Daily Archives: October 15, 2012

Unit Testing with Typescript and Resharper

UPDATE –  I have been unable to get this to work with newer versions of resharper, hopefully full support is on the way from Jetbrains. I’d recommend using Chutzpa in the interim 

As a c# developer there are a few tools which I cannot live without. Visual studio obviously (and VS11 is the best yet IMHO) and the other is Resharper. When I write my c# code I like to follow TDD principles and ensure my code is highly testable. These days if I don’t have tests around my code I feel very exposed when refactoring, it’s this safety net that I want to ensure I have in the TypeScript world too.

In my previous post where I tested out some of the features of the TypeScript language I built a small GA based decrypter which can be used to crack a simple code. However I had no tests around this class and going forward if I am to feel comfortable working in TypeScript I’m going to need unit tests. The good thing about Resharper is that while it handles the day to day C# development tasks with ease, it also has a wealth of functionality for web technologies including JavaScript programming. Looking in the options under Unit Testing we can see that Resharper supports two different JavaScript testing frameworks, Jasmine and QUnit. I looked this up and it appears Resharper supported QUnit since v6 and Jasmine from V7.

This is encouraging as it means that I should be able to run my JavaScript unit tests within the Resharper test runner as I do in c#. As an aside, Jasmine is a more BDD style testing framework compared to QUnit which I prefer and maps closer to NUnit which is what we use at work.

In Visual Studio I created a new TypeScript project and copied my Decrypter class into a libs folder. I also created a new Tests folder where I added another new class called DecrypterTests which is where I will add all more tests. Now as I want to target QUnit for my testing I needed to understand the QUnit API. On their website it shows a very simple example of what it takes to create a QUnit test.
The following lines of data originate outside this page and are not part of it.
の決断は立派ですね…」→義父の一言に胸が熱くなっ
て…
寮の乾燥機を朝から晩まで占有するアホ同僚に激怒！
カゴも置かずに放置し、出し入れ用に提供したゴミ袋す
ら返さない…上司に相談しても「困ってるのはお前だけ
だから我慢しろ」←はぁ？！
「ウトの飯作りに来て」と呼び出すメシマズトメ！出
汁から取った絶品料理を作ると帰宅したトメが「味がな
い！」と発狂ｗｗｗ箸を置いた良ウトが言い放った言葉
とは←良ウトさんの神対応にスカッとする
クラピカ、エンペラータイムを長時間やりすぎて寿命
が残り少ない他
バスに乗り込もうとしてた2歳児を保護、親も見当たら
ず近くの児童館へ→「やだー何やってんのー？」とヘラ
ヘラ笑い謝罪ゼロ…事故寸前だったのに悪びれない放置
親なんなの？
Only two method are needed from the api those being “test” and “ok”.

test( "hello test", function() {  ok( 1 == "1", "Passed!" );});

Seeing as I want to work with QUnit in TypeScript and have full intellisense and static typing I need to create a TypeScript definition file. Definition files are a way for JavaScript library authors to create a separate file to their js library which applies static typing to the api. This static typing “evaporates” at compile time and resulting JavaScript is not impacted. As QUnit does not currently have a TypeScript definition file I manually created one in my project which covers the two methods I want to use.

declare module test {
    export function (description: string, method: Function): void;

declare module ok {
    export function (condition: bool, error: string): void;

You can see that there is not much to the definition file. When you add a definition file in TypeScript you are supposed to add a “.d.ts” in order to clarify that this has no implementation. Now I should have all the pieces in place so that I can write a test for my Decrypter class.

The method I want to write a test is the GenerateRandomKey method which is supposed to create random key which is 50 chars long. In order to test this functionality I now need to import 3 references into my test file. Firstly the TypeScript file for my Decrypter class, then its compiled JS file, and finally a reference to the QUnit definition file I created.
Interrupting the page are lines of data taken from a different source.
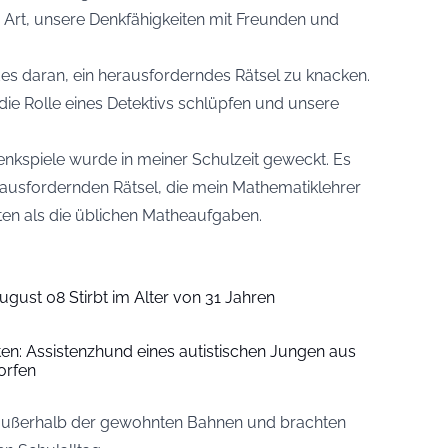
e Art, unsere Denkfähigkeiten mit Freunden und
es daran, ein herausforderndes Rätsel zu knacken.
n die Rolle eines Detektivs schlüpfen und unsere
enkspiele wurde in meiner Schulzeit geweckt. Es
ausfordernden Rätsel, die mein Mathematiklehrer
rten als die üblichen Matheaufgaben.
ugust 08 Stirbt im Alter von 31 Jahren
iten: Assistenzhund eines autistischen Jungen aus
orfen
n außerhalb der gewohnten Bahnen und brachten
///<reference path="../libs/Decrypter.ts" />
///<reference path="../libs/Decrypter.js" />
///<reference path="../libs/qunit.d.ts" />

You may notice that I haven’t included a reference to the QUnit.js file. This is because Resharper handles this for us by references the file automatically when it goes to run the tests. Therefore we can just omit the references.
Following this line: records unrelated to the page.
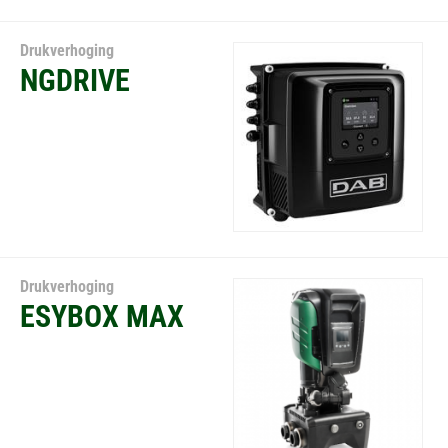
Drukverhoging
NGDRIVE
Drukverhoging
ESYBOX MAX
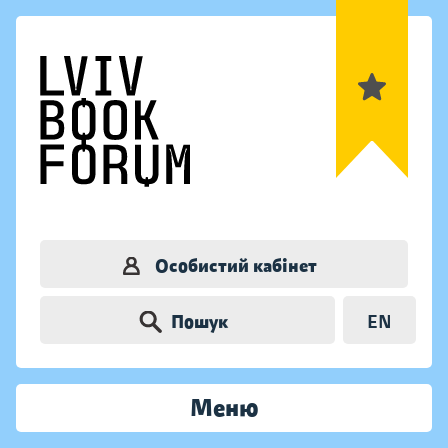
Особистий кабінет
Пошук
EN
Меню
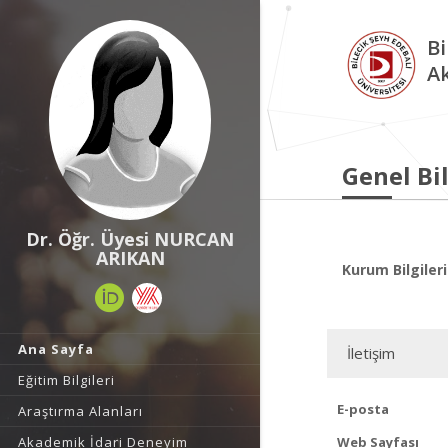
Bi
A
Genel Bil
Dr. Öğr. Üyesi NURCAN
ARIKAN
Kurum Bilgileri
Ana Sayfa
İletişim
Eğitim Bilgileri
E-posta
Araştırma Alanları
Akademik İdari Deneyim
Web Sayfası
test("Decrypter Library - GenerateRandomKey", ()=> {

    var decrypter = new Decrypter();

    var key = decrypter.GenerateRandomKey();

    ok(key != null, "The key should not be null.");
    ok(key.length == 50, "The key lenght should be 50 chars long.");


After we have the correct references we can go about writing our test. This case is dead simple but illustrates the point. The QUnit.d.ts file provides me with full intellisense and type checking. The only thing left to do is run the tests to make sure they pass. I can do this in Visual Studio by right clicking on the “Tests” folder and choosing “Run Unit Tests”. Resharper automagically finds the QUnit tests and executes them.

So now we have the ability to write unit tests in TypeScript that target our TypeScript code and executing them inline without jumping back to JavaScript.